WORK TO COMPLETE:
Write out the entire listing below exactly as it appears, minus any pictures.

INPUT FOR THIS TASK:
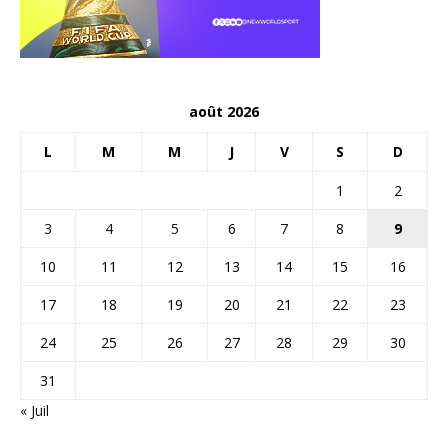
août 2026
L
M
M
J
V
S
D
1
2
3
4
5
6
7
8
9
10
11
12
13
14
15
16
17
18
19
20
21
22
23
24
25
26
27
28
29
30
31
« Juil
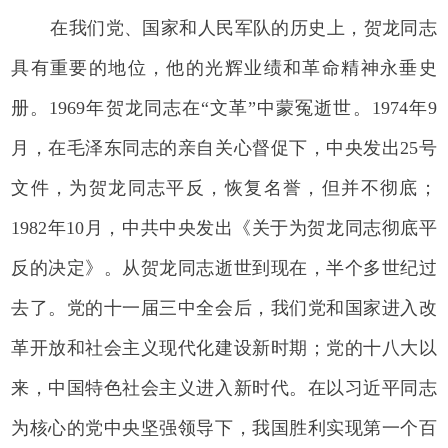
在我们党、国家和人民军队的历史上，贺龙同志
具有重要的地位，他的光辉业绩和革命精神永垂史
册。1969年贺龙同志在“文革”中蒙冤逝世。1974年9
月，在毛泽东同志的亲自关心督促下，中央发出25号
文件，为贺龙同志平反，恢复名誉，但并不彻底；
1982年10月，中共中央发出《关于为贺龙同志彻底平
反的决定》。从贺龙同志逝世到现在，半个多世纪过
去了。党的十一届三中全会后，我们党和国家进入改
革开放和社会主义现代化建设新时期；党的十八大以
来，中国特色社会主义进入新时代。在以习近平同志
为核心的党中央坚强领导下，我国胜利实现第一个百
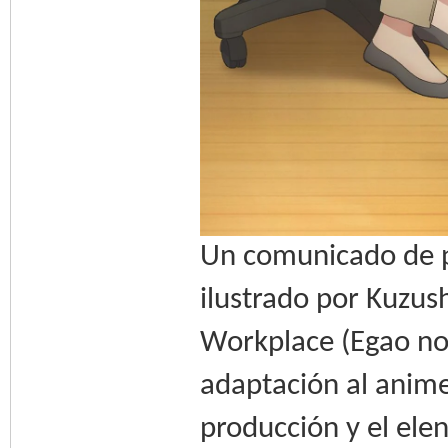
Un comunicado de pr
ilustrado por Kuzus
Workplace (Egao no
adaptación al anime.
producción y el ele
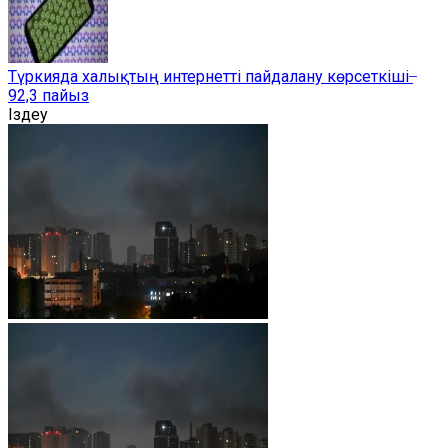
Түркияда халықтың интернетті пайдалану көрсеткіші ̶
92,3 пайыз
Іздеу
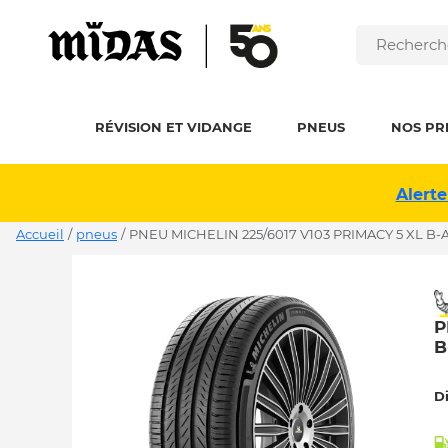
RÉVISION ET VIDANGE
PNEUS
NOS PR
Alerte
Accueil
/
pneus
/
PNEU MICHELIN 225/6017 V103 PRIMACY 5 XL B-
P
B
D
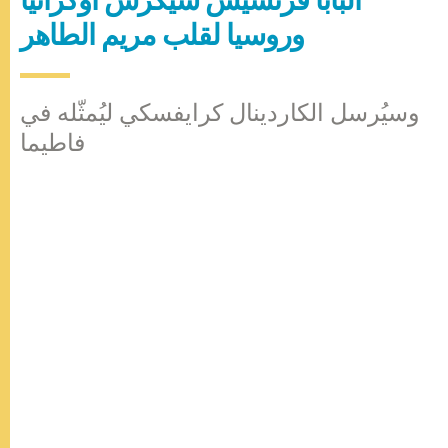
البابا فرنسيس سيُكرّس أوكرانيا
وروسيا لقلب مريم الطاهر
وسيُرسل الكاردينال كرايفسكي ليُمثّله في
فاطيما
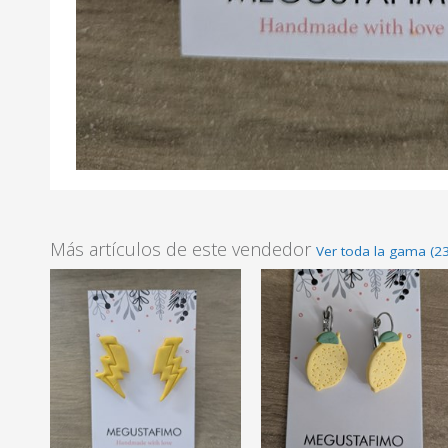
Más artículos de este vendedor
Ver toda la gama (23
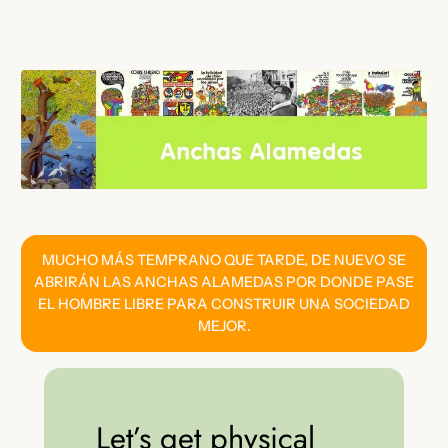
Saltar
al
contenido
MUCHO MÁS TEMPRANO QUE TARDE, DE NUEVO SE
ABRIRÁN LAS ANCHAS ALAMEDAS POR DONDE PASE
EL HOMBRE LIBRE PARA CONSTRUIR UNA SOCIEDAD
MEJOR.
Let’s get physical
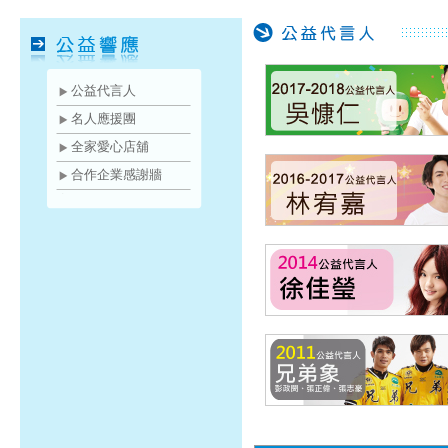
公益代言人
名人應援團
全家愛心店舖
合作企業感謝牆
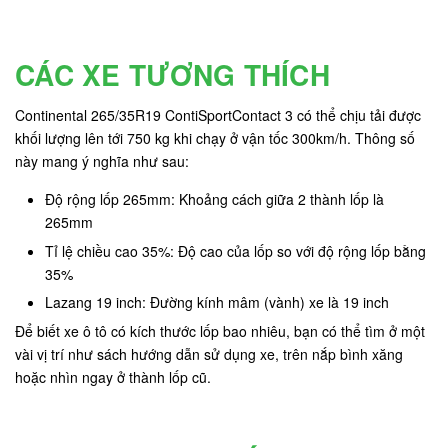
CÁC XE TƯƠNG THÍCH
Continental 265/35R19 ContiSportContact 3 có thể chịu tải được
khối lượng lên tới 750 kg
khi chạy ở vận tốc 300km/h. Thông số
này mang ý nghĩa như sau:
Độ rộng lốp 265mm: Khoảng cách giữa 2 thành lốp là
265mm
Tỉ lệ chiều cao 35%: Độ cao của lốp so với độ rộng lốp bằng
35%
Lazang 19 inch: Đường kính mâm (vành) xe là 19 inch
Để biết xe ô tô có kích thước lốp bao nhiêu, bạn có thể tìm ở một
vài vị trí như sách hướng dẫn sử dụng xe, trên nắp bình xăng
hoặc nhìn ngay ở thành lốp cũ.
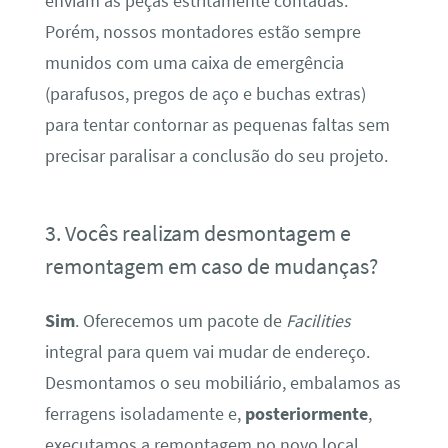
enviam as peças estritamente contadas.
Porém, nossos montadores estão sempre
munidos com uma caixa de emergência
(parafusos, pregos de aço e buchas extras)
para tentar contornar as pequenas faltas sem
precisar paralisar a conclusão do seu projeto.
3. Vocês realizam desmontagem e
remontagem em caso de mudanças?
Sim
. Oferecemos um pacote de
Facilities
integral para quem vai mudar de endereço.
Desmontamos o seu mobiliário, embalamos as
ferragens isoladamente e,
posteriormente
,
executamos a remontagem no novo local,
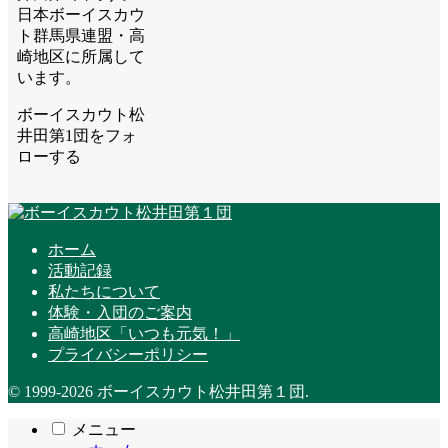
日本ボーイスカウ
ト群馬県連盟・高
崎地区に所属して
います。
ボーイスカウト松
井田第1団をフォ
ローする
ホーム
活動記録
私たちについて
体験・入団のご案内
高崎地区「いつも元気！」
プライバシーポリシー
© 1999-2026 ボーイスカウト松井田第１団.
メニュー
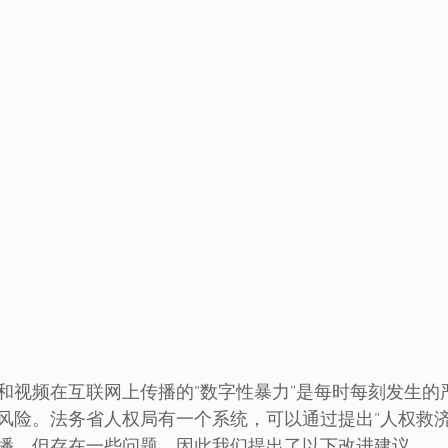
和视频在互联网上传播的“数字性暴力”是每时每刻发生的
风险。法务省人权局有一个系统，可以通过提出“人权救济
播，但存在一些问题，因此我们提出了以下改进建议。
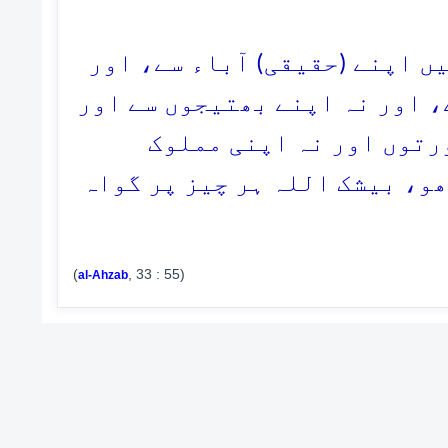
55. اپنے (حقیقی) آباء سے، اور
، اور نہ اپنے بھتیجوں سے اور
ورتوں اور نہ اپنی مملوک
ھو، بیشک اللہ ہر چیز پر گواہ
(
, 33 : 55)
al-Ahzab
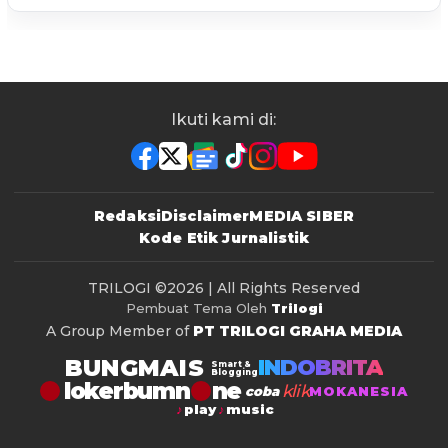
Ikuti kami di:
Redaksi
Disclaimer
MEDIA SIBER
Kode Etik Jurnalistik
TRILOGI
©2026 | All Rights Reserved
Pembuat Tema Oleh
Trilogi
A Group Member of
PT TRILOGI GRAHA MEDIA
BUNGMAIS
INDOBRITA
Smart &
Blogging
lokerbumn
klik
coba
MOKANESIA
play
music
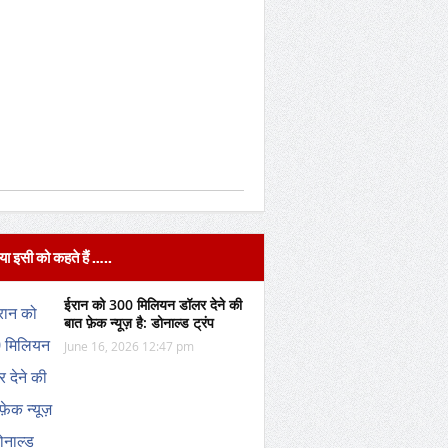
या इसी को कहते हैं …..
ईरान को 300 मिलियन डॉलर देने की
बात फ़ेक न्यूज़ है: डोनाल्ड ट्रंप
June 16, 2026 12:47 pm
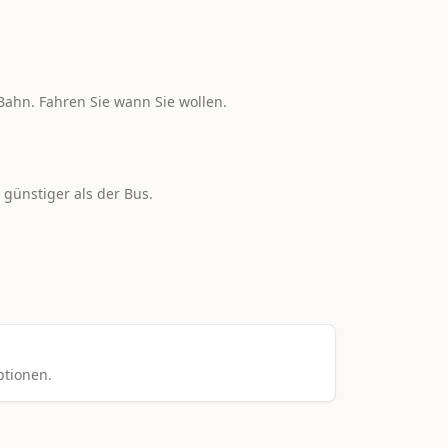
ahn. Fahren Sie wann Sie wollen.
 günstiger als der Bus.
ptionen.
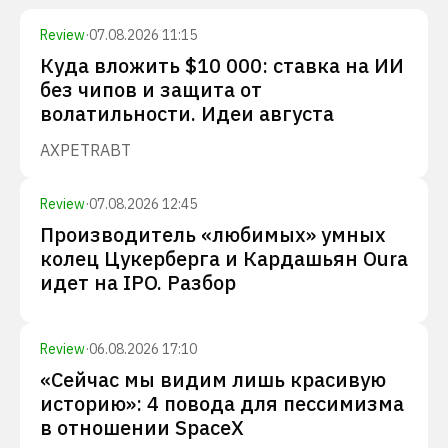
Review
·
07.08.2026 11:15
Куда вложить $10 000: ставка на ИИ
без чипов и защита от
волатильности. Идеи августа
AXP
ETR
ABT
Review
·
07.08.2026 12:45
Производитель «любимых» умных
колец Цукерберга и Кардашьян Oura
идет на IPO. Разбор
Review
·
06.08.2026 17:10
«Сейчас мы видим лишь красивую
историю»: 4 повода для пессимизма
в отношении SpaceX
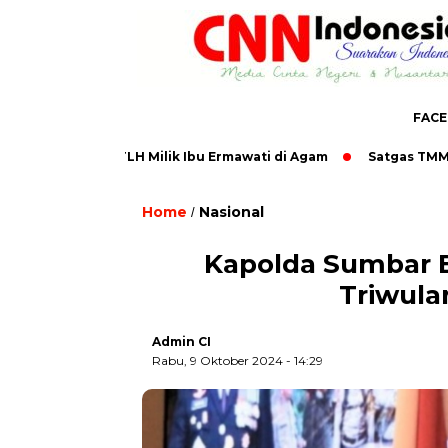
FAC
rcantik RTLH Milik Ibu Ermawati di Agam
Satgas TMMD Manf
Home
Nasional
/
Kapolda Sumbar B
Triwula
Admin CI
Rabu, 9 Oktober 2024 - 14:29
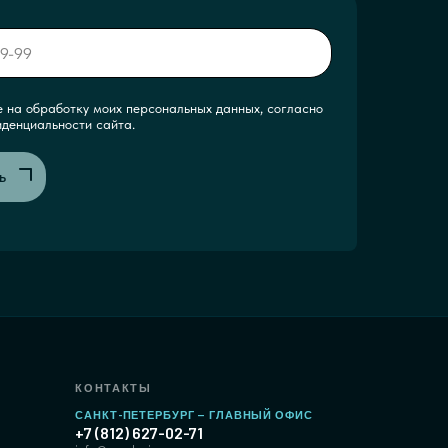
е на обработку моих персональных данных, согласно
иденциальности сайта.
ь
КОНТАКТЫ
САНКТ-ПЕТЕРБУРГ — ГЛАВНЫЙ ОФИС
е
+7 (812) 627-02-71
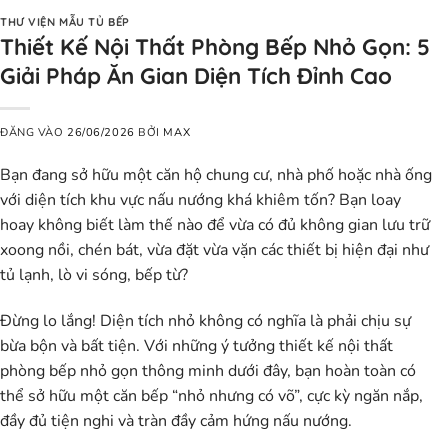
THƯ VIỆN MẪU TỦ BẾP
Thiết Kế Nội Thất Phòng Bếp Nhỏ Gọn: 5
Giải Pháp Ăn Gian Diện Tích Đỉnh Cao
ĐĂNG VÀO
26/06/2026
BỞI
MAX
Bạn đang sở hữu một căn hộ chung cư, nhà phố hoặc nhà ống
với diện tích khu vực nấu nướng khá khiêm tốn? Bạn loay
hoay không biết làm thế nào để vừa có đủ không gian lưu trữ
xoong nồi, chén bát, vừa đặt vừa vặn các thiết bị hiện đại như
tủ lạnh, lò vi sóng, bếp từ?
Đừng lo lắng! Diện tích nhỏ không có nghĩa là phải chịu sự
bừa bộn và bất tiện. Với những ý tưởng
thiết kế nội thất
phòng bếp nhỏ gọn
thông minh dưới đây, bạn hoàn toàn có
thể sở hữu một căn bếp “nhỏ nhưng có võ”, cực kỳ ngăn nắp,
đầy đủ tiện nghi và tràn đầy cảm hứng nấu nướng.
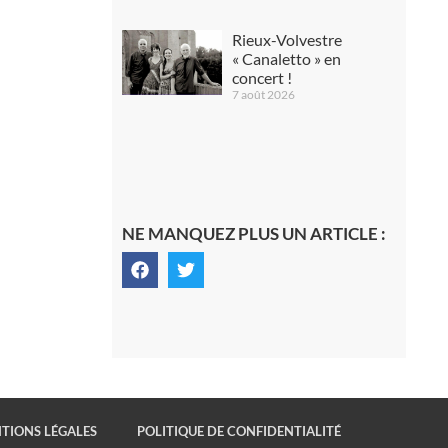
Rieux-Volvestre
« Canaletto » en
concert !
7 août 2026
NE MANQUEZ PLUS UN ARTICLE :
TIONS LÉGALES
POLITIQUE DE CONFIDENTIALITÉ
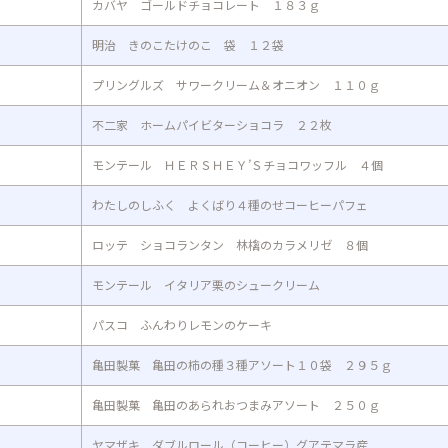
カバヤ ゴールドチョコレート １８３ｇ
明治 きのこたけのこ 袋 １２袋
プリングルズ サワークリーム＆オニオン １１０ｇ
不二家 ホームパイビターショコラ ２２枚
モンテール ＨＥＲＳＨＥＹ’Ｓチョコワッフル ４個
わたしのしふく よくばり４種のせコーヒーパフェ
ロッテ ショコランタン 林檎のカラメリゼ ８個
モンテール イタリア栗のシュークリーム
パスコ ふんわりレモンのケーキ
亀田製菓 亀田の柿の種３種アソート１０袋 ２９５ｇ
亀田製菓 亀田のあられおつまみアソート ２５０ｇ
ヤマザキ ダブルロール（コーヒー）グアテマラ産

SOLUTION FOR THIS PROBLEM:
août 2026
L
M
M
J
V
S
D
1
2
3
4
5
6
7
8
9
10
11
12
13
14
15
16
17
18
19
20
21
22
23
24
25
26
27
28
29
30
31
« Juil
在我们党、国家和人民军队的历史上，贺龙同志
具有重要的地位，他的光辉业绩和革命精神永垂史
册。1969年贺龙同志在“文革”中蒙冤逝世。1974年9
月，在毛泽东同志的亲自关心督促下，中央发出25号
文件，为贺龙同志平反，恢复名誉，但并不彻底；
1982年10月，中共中央发出《关于为贺龙同志彻底平
反的决定》。从贺龙同志逝世到现在，半个多世纪过
去了。党的十一届三中全会后，我们党和国家进入改
革开放和社会主义现代化建设新时期；党的十八大以
来，中国特色社会主义进入新时代。在以习近平同志
为核心的党中央坚强领导下，我国胜利实现第一个百
Un comunicado de pr
ilustrado por Kuzus
Workplace (Egao no
adaptación al anime.
producción y el ele
Түркияда халықтың интернетті пайдалану көрсеткіші ̶
92,3 пайыз
Іздеу
RÉVISION ET VIDANGE
PNEUS
NOS PR
Alerte
Accueil
/
pneus
/
PNEU MICHELIN 225/6017 V103 PRIMACY 5 XL B-
P
B
D
البابا فرنسيس سيُكرّس أوكرانيا
وروسيا لقلب مريم الطاهر
وسيُرسل الكاردينال كرايفسكي ليُمثّله في
فاطيما
Más artículos de este vendedor
Ver toda la gama (23
Saltar
al
contenido
MUCHO MÁS TEMPRANO QUE TARDE, DE NUEVO SE
ABRIRÁN LAS ANCHAS ALAMEDAS POR DONDE PASE
EL HOMBRE LIBRE PARA CONSTRUIR UNA SOCIEDAD
MEJOR.
Let’s get physical
公益代言人
名人應援團
全家愛心店舖
合作企業感謝牆
CÁC XE TƯƠNG THÍCH
Continental 265/35R19 ContiSportContact 3 có thể chịu tải được
khối lượng lên tới 750 kg
khi chạy ở vận tốc 300km/h. Thông số
này mang ý nghĩa như sau:
Độ rộng lốp 265mm: Khoảng cách giữa 2 thành lốp là
265mm
Tỉ lệ chiều cao 35%: Độ cao của lốp so với độ rộng lốp bằng
35%
Lazang 19 inch: Đường kính mâm (vành) xe là 19 inch
Để biết xe ô tô có kích thước lốp bao nhiêu, bạn có thể tìm ở một
vài vị trí như sách hướng dẫn sử dụng xe, trên nắp bình xăng
hoặc nhìn ngay ở thành lốp cũ.
enviam as peças estritamente contadas.
Porém, nossos montadores estão sempre
munidos com uma caixa de emergência
(parafusos, pregos de aço e buchas extras)
para tentar contornar as pequenas faltas sem
precisar paralisar a conclusão do seu projeto.
3. Vocês realizam desmontagem e
remontagem em caso de mudanças?
Sim
. Oferecemos um pacote de
Facilities
integral para quem vai mudar de endereço.
Desmontamos o seu mobiliário, embalamos as
ferragens isoladamente e,
posteriormente
,
executamos a remontagem no novo local,
日本ボーイスカウ
ト群馬県連盟・高
崎地区に所属して
います。
ボーイスカウト松
井田第1団をフォ
ローする
ホーム
活動記録
私たちについて
体験・入団のご案内
高崎地区「いつも元気！」
プライバシーポリシー
© 1999-2026 ボーイスカウト松井田第１団.
メニュー
和视频在互联网上传播的“数字性暴力”是每时每刻发生的
风险。法务省人权局有一个系统，可以通过提出“人权救济
播，但存在一些问题，因此我们提出了以下改进建议。
55. اپنے (حقیقی) آباء سے، اور
، اور نہ اپنے بھتیجوں سے اور
ورتوں اور نہ اپنی مملوک
ھو، بیشک اللہ ہر چیز پر گواہ
(
, 33 : 55)
al-Ahzab
Ikuti kami di:
Redaksi
Disclaimer
MEDIA SIBER
Kode Etik Jurnalistik
TRILOGI
©2026 | All Rights Reserved
Pembuat Tema Oleh
Trilogi
A Group Member of
PT TRILOGI GRAHA MEDIA
BUNGMAIS
INDOBRITA
Smart &
Blogging
lokerbumn
klik
coba
MOKANESIA
play
music
या इसी को कहते हैं …..
ईरान को 300 मिलियन डॉलर देने की
बात फ़ेक न्यूज़ है: डोनाल्ड ट्रंप
June 16, 2026 12:47 pm
ahn. Fahren Sie wann Sie wollen.
 günstiger als der Bus.
ptionen.
Review
·
07.08.2026 11:15
Куда вложить $10 000: ставка на ИИ
без чипов и защита от
волатильности. Идеи августа
AXP
ETR
ABT
Review
·
07.08.2026 12:45
Производитель «любимых» умных
колец Цукерберга и Кардашьян Oura
идет на IPO. Разбор
Review
·
06.08.2026 17:10
«Сейчас мы видим лишь красивую
историю»: 4 повода для пессимизма
в отношении SpaceX
FAC
rcantik RTLH Milik Ibu Ermawati di Agam
Satgas TMMD Manf
Home
Nasional
/
Kapolda Sumbar B
Triwula
Admin CI
Rabu, 9 Oktober 2024 - 14:29
е на обработку моих персональных данных, согласно
иденциальности сайта.
ь
КОНТАКТЫ
САНКТ-ПЕТЕРБУРГ — ГЛАВНЫЙ ОФИС
е
+7 (812) 627-02-71
THƯ VIỆN MẪU TỦ BẾP
Thiết Kế Nội Thất Phòng Bếp Nhỏ Gọn: 5
Giải Pháp Ăn Gian Diện Tích Đỉnh Cao
ĐĂNG VÀO
26/06/2026
BỞI
MAX
Bạn đang sở hữu một căn hộ chung cư, nhà phố hoặc nhà ống
với diện tích khu vực nấu nướng khá khiêm tốn? Bạn loay
hoay không biết làm thế nào để vừa có đủ không gian lưu trữ
xoong nồi, chén bát, vừa đặt vừa vặn các thiết bị hiện đại như
tủ lạnh, lò vi sóng, bếp từ?
Đừng lo lắng! Diện tích nhỏ không có nghĩa là phải chịu sự
bừa bộn và bất tiện. Với những ý tưởng
thiết kế nội thất
phòng bếp nhỏ gọn
thông minh dưới đây, bạn hoàn toàn có
thể sở hữu một căn bếp “nhỏ nhưng có võ”, cực kỳ ngăn nắp,
đầy đủ tiện nghi và tràn đầy cảm hứng nấu nướng.
Rieux-Volvestre
« Canaletto » en
concert !
7 août 2026
NE MANQUEZ PLUS UN ARTICLE :
TIONS LÉGALES
POLITIQUE DE CONFIDENTIALITÉ
カバヤ ゴールドチョコレート １８３ｇ
明治 きのこたけのこ 袋 １２袋
プリングルズ サワークリーム＆オニオン １１０ｇ
不二家 ホームパイビターショコラ ２２枚
モンテール ＨＥＲＳＨＥＹ’Ｓチョコワッフル ４個
わたしのしふく よくばり４種のせコーヒーパフェ
ロッテ ショコランタン 林檎のカラメリゼ ８個
モンテール イタリア栗のシュークリーム
パスコ ふんわりレモンのケーキ
亀田製菓 亀田の柿の種３種アソート１０袋 ２９５ｇ
亀田製菓 亀田のあられおつまみアソート ２５０ｇ
ヤマザキ ダブルロール（コーヒー）グアテマラ産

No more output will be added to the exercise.